DATASET ENTRIES:

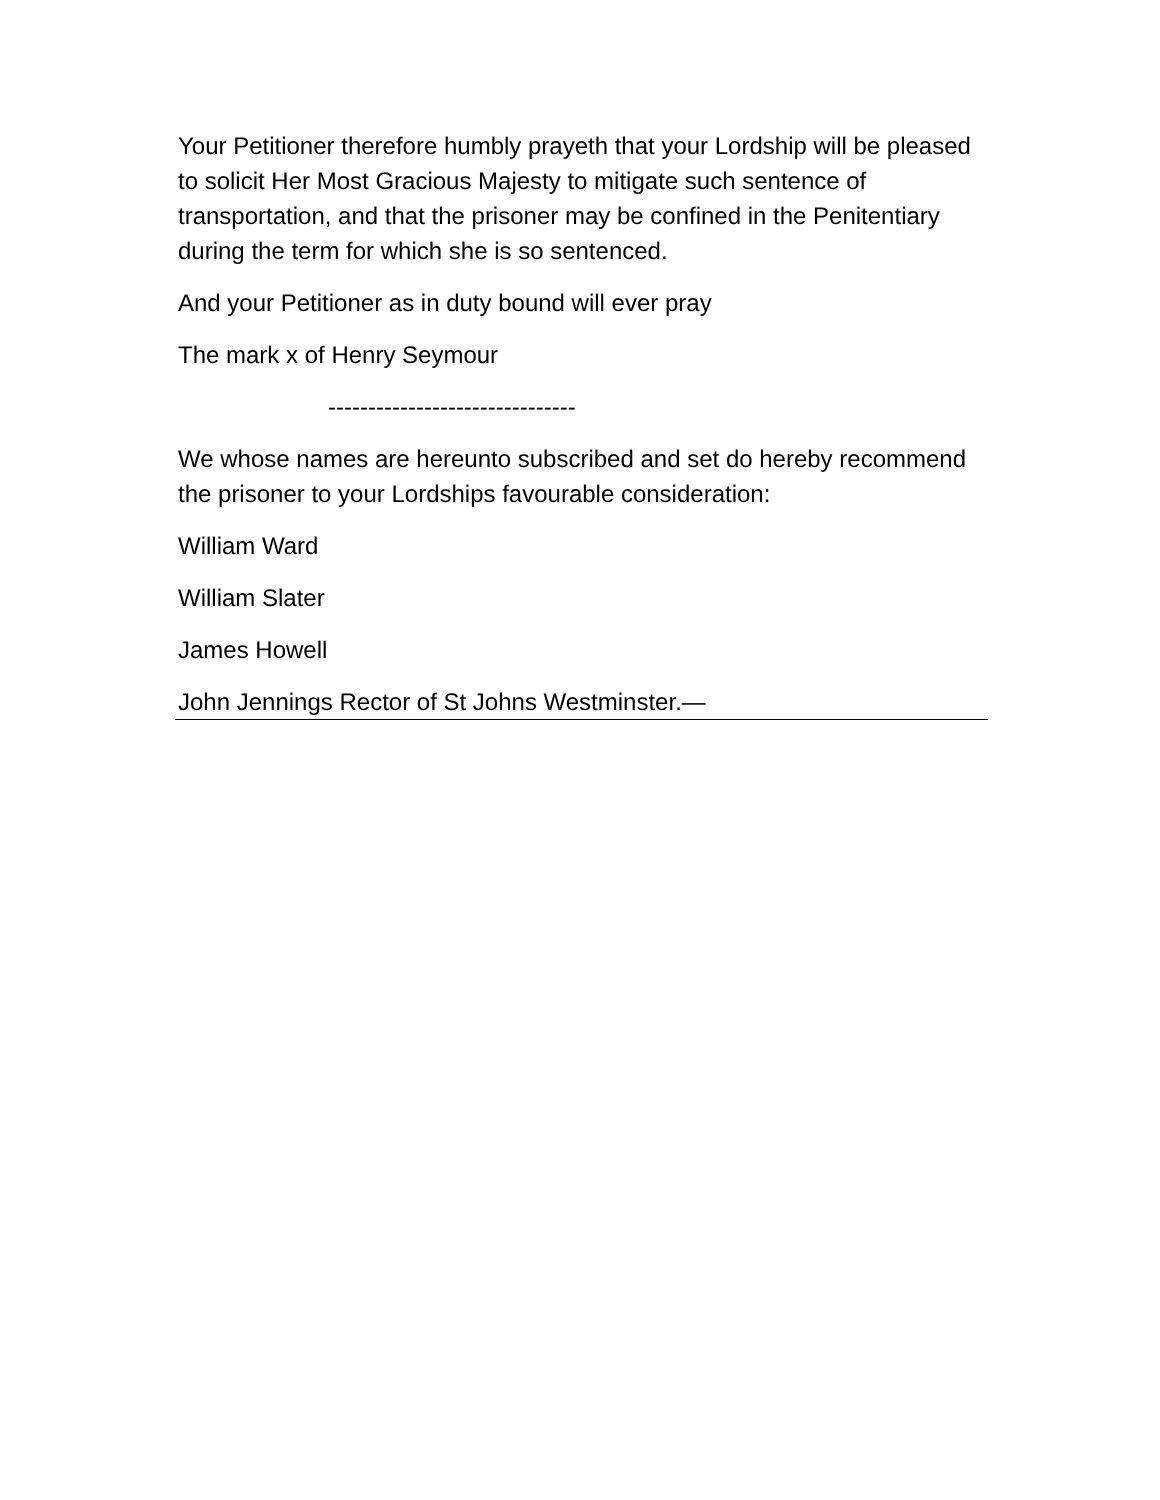Your Petitioner therefore humbly prayeth that your Lordship will be pleased to solicit Her Most Gracious Majesty to mitigate such sentence of transportation, and that the prisoner may be confined in the Penitentiary during the term for which she is so sentenced.
And your Petitioner as in duty bound will ever pray
The mark x of Henry Seymour
-------------------------------
We whose names are hereunto subscribed and set do hereby recommend the prisoner to your Lordships favourable consideration:
William Ward
William Slater
James Howell
John Jennings Rector of St Johns Westminster.—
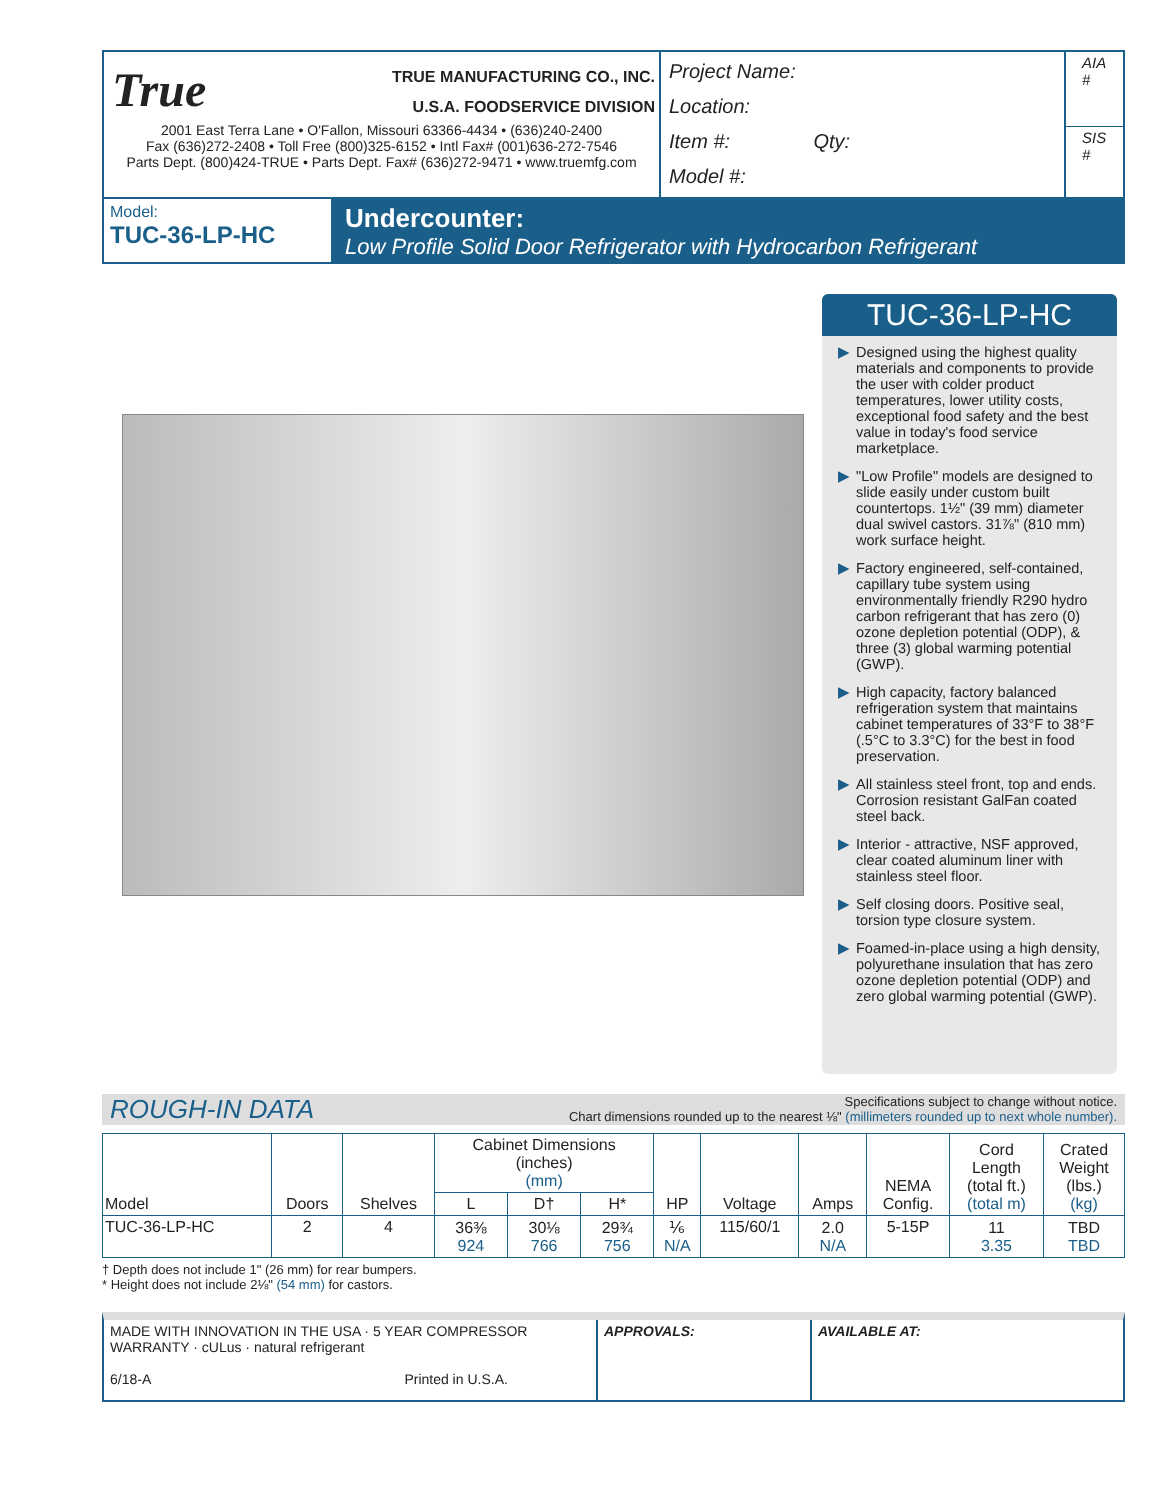True TRUE MANUFACTURING CO., INC.
U.S.A. FOODSERVICE DIVISION
2001 East Terra Lane • O'Fallon, Missouri 63366-4434 • (636)240-2400
Fax (636)272-2408 • Toll Free (800)325-6152 • Intl Fax# (001)636-272-7546
Parts Dept. (800)424-TRUE • Parts Dept. Fax# (636)272-9471 • www.truemfg.com
Project Name:
Location:
Item #: Qty:
Model #:
AIA #
SIS #
Model:
TUC-36-LP-HC
Undercounter:
Low Profile Solid Door Refrigerator with Hydrocarbon Refrigerant
TUC-36-LP-HC
▶ Designed using the highest quality materials and components to provide the user with colder product temperatures, lower utility costs, exceptional food safety and the best value in today's food service marketplace.
▶ "Low Profile" models are designed to slide easily under custom built countertops. 1½" (39 mm) diameter dual swivel castors. 31⅞" (810 mm) work surface height.
▶ Factory engineered, self-contained, capillary tube system using environmentally friendly R290 hydro carbon refrigerant that has zero (0) ozone depletion potential (ODP), & three (3) global warming potential (GWP).
▶ High capacity, factory balanced refrigeration system that maintains cabinet temperatures of 33°F to 38°F (.5°C to 3.3°C) for the best in food preservation.
▶ All stainless steel front, top and ends. Corrosion resistant GalFan coated steel back.
▶ Interior - attractive, NSF approved, clear coated aluminum liner with stainless steel floor.
▶ Self closing doors. Positive seal, torsion type closure system.
▶ Foamed-in-place using a high density, polyurethane insulation that has zero ozone depletion potential (ODP) and zero global warming potential (GWP).
ROUGH-IN DATA
Specifications subject to change without notice.
Chart dimensions rounded up to the nearest ⅛" (millimeters rounded up to next whole number).
| Model | Doors | Shelves | Cabinet Dimensions (inches) (mm) | | | HP | Voltage | Amps | NEMA Config. | Cord Length (total ft.) (total m) | Crated Weight (lbs.) (kg) |
| --- | --- | --- | --- | --- | --- | --- | --- | --- | --- | --- | --- |
| | | | L | D† | H* | | | | | | |
| TUC-36-LP-HC | 2 | 4 | 36⅜ 924 | 30⅛ 766 | 29¾ 756 | ⅙ N/A | 115/60/1 | 2.0 N/A | 5-15P | 11 3.35 | TBD TBD |
† Depth does not include 1" (26 mm) for rear bumpers.
* Height does not include 2⅛" (54 mm) for castors.
MADE WITH INNOVATION IN THE USA · 5 YEAR COMPRESSOR WARRANTY · cULus · natural refrigerant
6/18-A Printed in U.S.A.
APPROVALS: AVAILABLE AT:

TASK TO COMPLETE:
Quote the line that contains "(lbs.) (kg) |" and each line after it through the end of the data, exactly, leaving out everything else.

TASK ANSWER:
| Model | Doors | Shelves | Cabinet Dimensions (inches) (mm) | | | HP | Voltage | Amps | NEMA Config. | Cord Length (total ft.) (total m) | Crated Weight (lbs.) (kg) |
| --- | --- | --- | --- | --- | --- | --- | --- | --- | --- | --- | --- |
| | | | L | D† | H* | | | | | | |
| TUC-36-LP-HC | 2 | 4 | 36⅜ 924 | 30⅛ 766 | 29¾ 756 | ⅙ N/A | 115/60/1 | 2.0 N/A | 5-15P | 11 3.35 | TBD TBD |
† Depth does not include 1" (26 mm) for rear bumpers.
* Height does not include 2⅛" (54 mm) for castors.
MADE WITH INNOVATION IN THE USA · 5 YEAR COMPRESSOR WARRANTY · cULus · natural refrigerant
6/18-A Printed in U.S.A.
APPROVALS: AVAILABLE AT:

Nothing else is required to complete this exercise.